**Provided records:**
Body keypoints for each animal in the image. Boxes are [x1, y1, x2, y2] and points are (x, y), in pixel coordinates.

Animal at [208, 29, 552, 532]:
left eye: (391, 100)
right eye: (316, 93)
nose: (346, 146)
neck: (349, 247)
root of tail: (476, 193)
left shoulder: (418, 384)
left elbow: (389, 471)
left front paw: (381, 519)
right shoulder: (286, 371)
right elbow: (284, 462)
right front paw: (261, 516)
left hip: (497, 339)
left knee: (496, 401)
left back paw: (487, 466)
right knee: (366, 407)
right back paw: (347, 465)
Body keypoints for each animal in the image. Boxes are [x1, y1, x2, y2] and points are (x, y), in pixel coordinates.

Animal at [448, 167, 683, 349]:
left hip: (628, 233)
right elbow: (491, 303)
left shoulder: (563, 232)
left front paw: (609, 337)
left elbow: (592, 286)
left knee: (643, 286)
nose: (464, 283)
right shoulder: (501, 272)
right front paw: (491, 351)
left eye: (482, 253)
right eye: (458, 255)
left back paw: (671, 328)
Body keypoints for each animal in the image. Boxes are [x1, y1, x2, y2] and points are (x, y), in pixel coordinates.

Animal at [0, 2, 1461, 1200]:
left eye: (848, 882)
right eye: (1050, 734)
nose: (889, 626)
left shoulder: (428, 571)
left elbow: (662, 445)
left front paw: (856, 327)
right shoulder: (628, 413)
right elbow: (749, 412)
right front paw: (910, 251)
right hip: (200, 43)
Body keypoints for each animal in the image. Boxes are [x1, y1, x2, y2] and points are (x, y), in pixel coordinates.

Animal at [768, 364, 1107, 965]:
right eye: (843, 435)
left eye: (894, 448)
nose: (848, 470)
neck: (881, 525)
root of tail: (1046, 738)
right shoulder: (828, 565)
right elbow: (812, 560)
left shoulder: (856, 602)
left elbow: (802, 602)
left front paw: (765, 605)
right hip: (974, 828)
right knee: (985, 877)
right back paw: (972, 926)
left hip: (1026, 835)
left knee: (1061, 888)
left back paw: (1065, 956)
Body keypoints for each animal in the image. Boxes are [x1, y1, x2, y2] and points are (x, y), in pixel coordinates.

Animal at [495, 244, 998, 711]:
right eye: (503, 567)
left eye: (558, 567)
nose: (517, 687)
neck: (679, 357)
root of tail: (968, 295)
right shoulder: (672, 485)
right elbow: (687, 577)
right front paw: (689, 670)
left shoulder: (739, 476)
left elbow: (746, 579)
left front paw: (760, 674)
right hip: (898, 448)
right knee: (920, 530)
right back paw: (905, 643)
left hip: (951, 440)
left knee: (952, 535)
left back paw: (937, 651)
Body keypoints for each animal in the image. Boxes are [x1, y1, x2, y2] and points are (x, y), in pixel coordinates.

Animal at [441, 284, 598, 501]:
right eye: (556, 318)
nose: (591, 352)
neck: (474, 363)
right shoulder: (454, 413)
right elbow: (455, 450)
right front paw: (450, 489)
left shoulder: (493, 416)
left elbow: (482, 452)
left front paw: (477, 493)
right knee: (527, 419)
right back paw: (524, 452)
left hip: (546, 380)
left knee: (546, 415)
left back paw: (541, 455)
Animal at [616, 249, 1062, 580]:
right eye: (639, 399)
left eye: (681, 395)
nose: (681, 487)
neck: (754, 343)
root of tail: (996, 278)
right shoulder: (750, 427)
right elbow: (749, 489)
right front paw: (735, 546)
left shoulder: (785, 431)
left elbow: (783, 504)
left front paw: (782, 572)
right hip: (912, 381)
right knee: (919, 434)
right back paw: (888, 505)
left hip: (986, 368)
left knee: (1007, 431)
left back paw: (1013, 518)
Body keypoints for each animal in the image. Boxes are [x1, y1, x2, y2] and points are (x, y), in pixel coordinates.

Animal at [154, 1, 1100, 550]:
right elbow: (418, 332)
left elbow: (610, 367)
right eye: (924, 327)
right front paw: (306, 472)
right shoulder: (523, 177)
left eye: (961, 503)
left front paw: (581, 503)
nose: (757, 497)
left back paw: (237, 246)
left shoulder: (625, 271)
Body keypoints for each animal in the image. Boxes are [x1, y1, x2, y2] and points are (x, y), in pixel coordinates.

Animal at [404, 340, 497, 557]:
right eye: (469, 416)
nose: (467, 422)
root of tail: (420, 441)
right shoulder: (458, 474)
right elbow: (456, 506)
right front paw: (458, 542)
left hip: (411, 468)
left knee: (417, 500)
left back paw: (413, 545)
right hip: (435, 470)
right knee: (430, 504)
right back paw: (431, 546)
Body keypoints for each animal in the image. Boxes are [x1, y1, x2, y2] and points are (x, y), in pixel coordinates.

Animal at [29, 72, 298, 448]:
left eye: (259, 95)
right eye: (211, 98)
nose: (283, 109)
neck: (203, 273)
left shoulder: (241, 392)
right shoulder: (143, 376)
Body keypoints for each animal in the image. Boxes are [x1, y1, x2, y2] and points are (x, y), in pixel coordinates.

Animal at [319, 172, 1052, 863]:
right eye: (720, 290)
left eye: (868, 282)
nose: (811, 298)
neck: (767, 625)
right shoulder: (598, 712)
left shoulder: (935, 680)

**Activity:** Retype exactly the span of lines from the one with "neck: (474, 363)" through the one with "left back paw: (1013, 518)"; include both ends and omit the rest of the material.

**Answer section:**
neck: (474, 363)
right shoulder: (454, 413)
right elbow: (455, 450)
right front paw: (450, 489)
left shoulder: (493, 416)
left elbow: (482, 452)
left front paw: (477, 493)
right knee: (527, 419)
right back paw: (524, 452)
left hip: (546, 380)
left knee: (546, 415)
left back paw: (541, 455)
Animal at [616, 249, 1062, 580]:
right eye: (639, 399)
left eye: (681, 395)
nose: (681, 487)
neck: (754, 343)
root of tail: (996, 278)
right shoulder: (750, 427)
right elbow: (749, 489)
right front paw: (735, 546)
left shoulder: (785, 431)
left elbow: (783, 504)
left front paw: (782, 572)
right hip: (912, 381)
right knee: (919, 434)
right back paw: (888, 505)
left hip: (986, 368)
left knee: (1007, 431)
left back paw: (1013, 518)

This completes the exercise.